[INPUT RECORDS]
++++

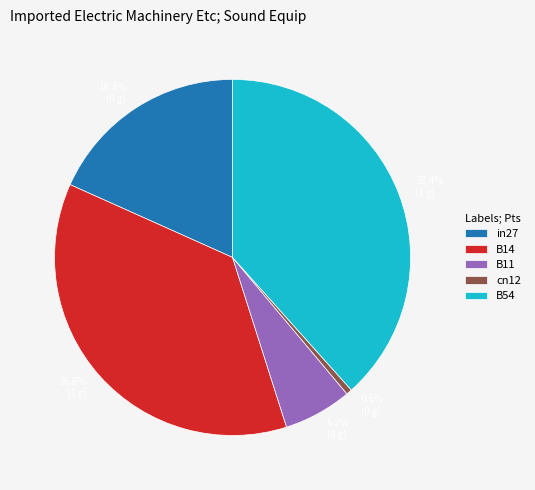

To the nearest percent, what portion does B54 represent?

38%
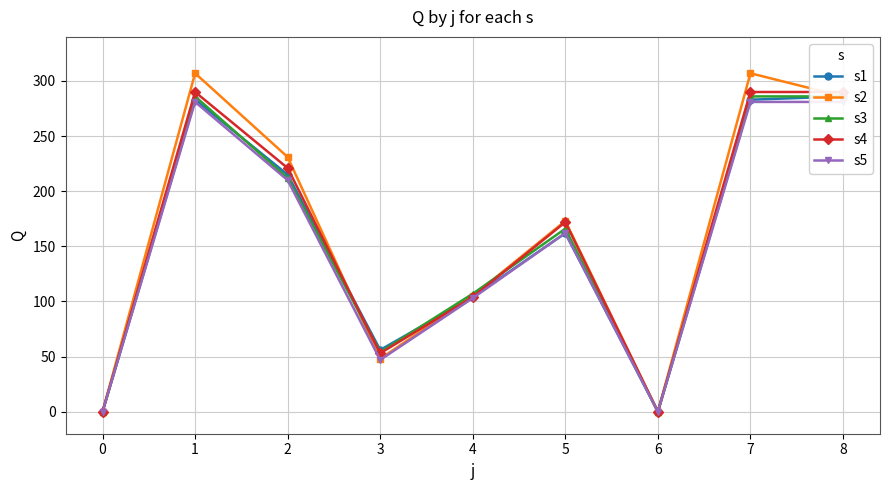

Is it true that s1 equals 56 at 3?

True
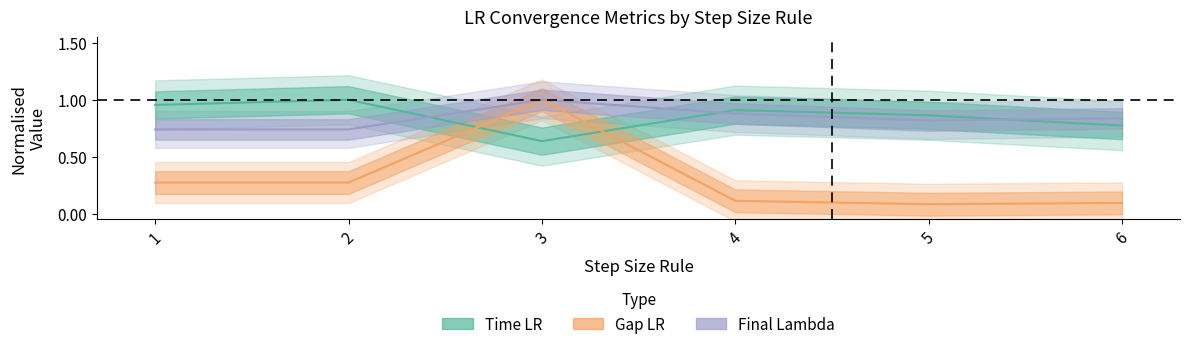

Is the value of Final Lambda at 6 greater than the value of Gap LR at 5?

Yes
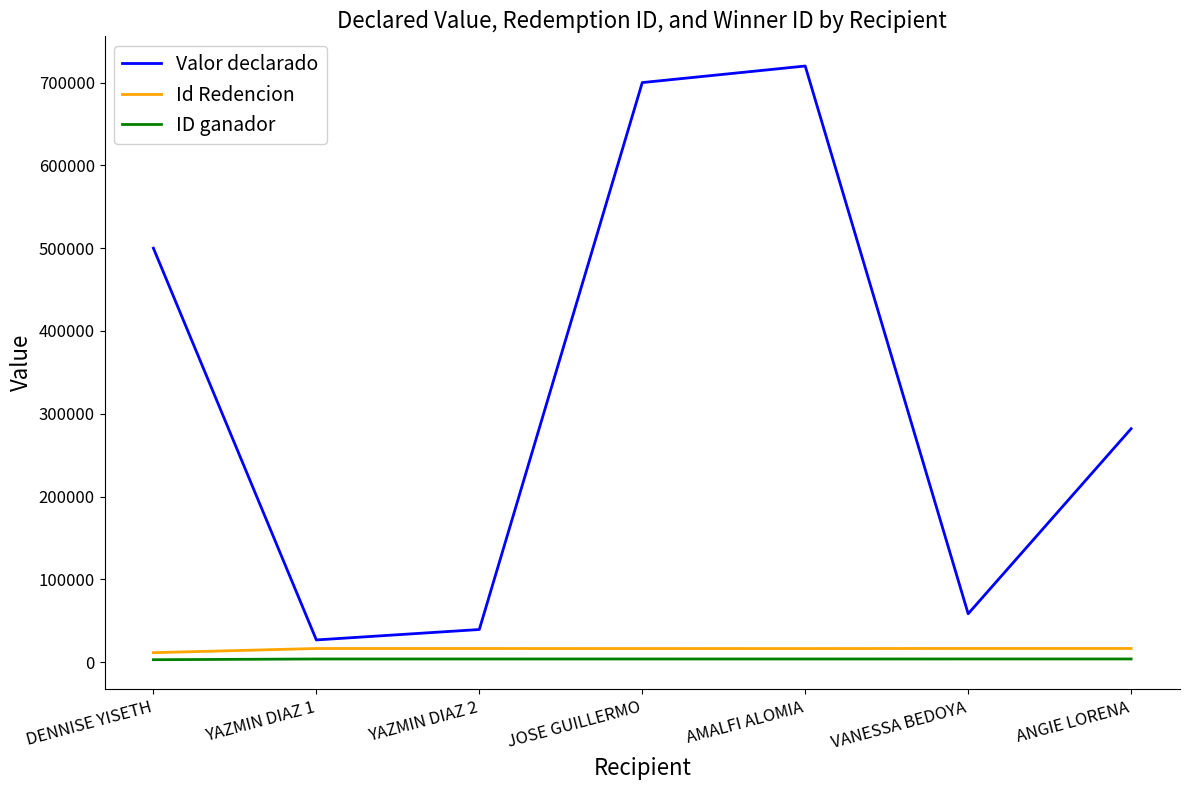

True or false: ID ganador and Id Redencion intersect in this chart.

False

++++

[ACTIVITY] Please copy the rows above word for word, leaving the pictures out of your answer.

[RESPONSE AREA]
To the nearest percent, what portion does B54 represent?

38%

Is it true that s1 equals 56 at 3?

True

Is the value of Final Lambda at 6 greater than the value of Gap LR at 5?

Yes

True or false: ID ganador and Id Redencion intersect in this chart.

False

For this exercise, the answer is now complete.